Two associate professors and an assistant professor in the UNI computer science education department—Sarah Diesburg, Philip East and Ben Schafer—recently received news that their grant proposal to the National Science Foundation (NSF) was approved for funding. The $300,000 grant is the biggest NSF award the department has ever received.

Last year, the three colleagues were looking at ways they could improve the curriculum efforts for computer science teachers.

National Science Foundation logo
The National Science Foundation (NSF) grant of $300,000 to UNI's computer science department is the biggest NSF award the department has ever received.

“We were already thinking about responding to the upcoming need for professional development in CS [computer science] for teachers,” noted East. “Completing the grant application would provide a means for solidifying our plans and, if funded, provide quality PD [professional development] for Iowa teachers at a low cost.”

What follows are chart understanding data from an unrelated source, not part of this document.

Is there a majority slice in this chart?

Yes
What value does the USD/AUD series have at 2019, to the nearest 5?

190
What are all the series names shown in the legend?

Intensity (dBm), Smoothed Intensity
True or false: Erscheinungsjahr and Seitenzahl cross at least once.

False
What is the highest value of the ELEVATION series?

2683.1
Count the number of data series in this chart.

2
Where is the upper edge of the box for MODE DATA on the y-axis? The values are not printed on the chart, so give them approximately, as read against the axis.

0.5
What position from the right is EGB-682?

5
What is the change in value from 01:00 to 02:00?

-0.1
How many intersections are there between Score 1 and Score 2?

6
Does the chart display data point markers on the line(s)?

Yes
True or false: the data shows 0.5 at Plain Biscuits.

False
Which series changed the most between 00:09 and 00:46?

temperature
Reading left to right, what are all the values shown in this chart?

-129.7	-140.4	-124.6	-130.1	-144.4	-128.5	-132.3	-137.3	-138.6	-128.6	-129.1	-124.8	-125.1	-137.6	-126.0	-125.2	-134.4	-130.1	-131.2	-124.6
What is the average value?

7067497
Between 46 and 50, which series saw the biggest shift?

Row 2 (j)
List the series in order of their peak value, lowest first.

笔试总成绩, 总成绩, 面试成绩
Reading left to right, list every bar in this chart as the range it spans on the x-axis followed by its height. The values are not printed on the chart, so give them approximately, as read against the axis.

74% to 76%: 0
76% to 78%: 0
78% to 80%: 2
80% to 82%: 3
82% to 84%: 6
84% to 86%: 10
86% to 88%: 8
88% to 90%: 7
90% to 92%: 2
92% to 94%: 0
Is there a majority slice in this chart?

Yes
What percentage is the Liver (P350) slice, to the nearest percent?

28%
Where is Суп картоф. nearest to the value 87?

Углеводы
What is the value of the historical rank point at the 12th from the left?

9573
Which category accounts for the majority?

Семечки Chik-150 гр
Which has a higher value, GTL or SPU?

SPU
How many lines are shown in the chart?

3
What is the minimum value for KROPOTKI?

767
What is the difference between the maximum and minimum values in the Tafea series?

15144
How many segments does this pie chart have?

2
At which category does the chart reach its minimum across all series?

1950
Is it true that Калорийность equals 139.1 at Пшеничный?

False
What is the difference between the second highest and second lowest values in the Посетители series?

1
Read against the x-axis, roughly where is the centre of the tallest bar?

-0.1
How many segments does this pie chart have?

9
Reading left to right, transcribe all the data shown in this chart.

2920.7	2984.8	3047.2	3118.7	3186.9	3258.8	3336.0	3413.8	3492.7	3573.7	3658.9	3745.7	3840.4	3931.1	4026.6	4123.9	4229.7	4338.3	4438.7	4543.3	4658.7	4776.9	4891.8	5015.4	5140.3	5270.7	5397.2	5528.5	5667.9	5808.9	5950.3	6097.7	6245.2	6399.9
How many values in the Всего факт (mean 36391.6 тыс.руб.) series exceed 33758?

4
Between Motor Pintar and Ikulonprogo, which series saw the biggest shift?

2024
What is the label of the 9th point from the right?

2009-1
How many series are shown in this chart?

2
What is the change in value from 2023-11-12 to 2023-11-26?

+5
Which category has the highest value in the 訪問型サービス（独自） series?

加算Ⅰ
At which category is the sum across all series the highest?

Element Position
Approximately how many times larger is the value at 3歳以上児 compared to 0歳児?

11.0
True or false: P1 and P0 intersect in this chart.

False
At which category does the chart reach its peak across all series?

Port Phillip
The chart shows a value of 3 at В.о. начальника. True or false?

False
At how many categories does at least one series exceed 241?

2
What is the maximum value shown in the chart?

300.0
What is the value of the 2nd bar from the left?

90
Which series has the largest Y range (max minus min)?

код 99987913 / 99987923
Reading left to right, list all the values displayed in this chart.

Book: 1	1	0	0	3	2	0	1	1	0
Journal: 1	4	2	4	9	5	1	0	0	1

The grant money will now go towards that professional development for computer science teachers, including teacher tuition and research costs.

East added, “It will provide extra resources for the development of the curriculum; it is difficult to develop a course while teaching it. Also, multiple people will be involved in the development and initial offerings of courses—the multiple perspectives will produce a better curriculum.  Finally, the grant money will provide people and expertise to evaluate and revise the courses to make them even better.”

Sarah Diesburg is excited for the opportunity that the grant gives women and minorities in the computer science field. “Through this funding, we can teach practices that have been researched and shown to be effective to support diversity.”

The professors currently envision providing five courses for teachers in the area that will “grow their knowledge and understanding of computer science,” stated Schafer.

UNI undergraduates can take advantage of the courses the grant will be funding as well.

“We see these courses as forming the core of a set of courses that would lead to a teaching endorsement in computer science.  Thus, this program would serve UNI students much as the mathematics education, science education, social studies education programs, etc. currently do,” East said.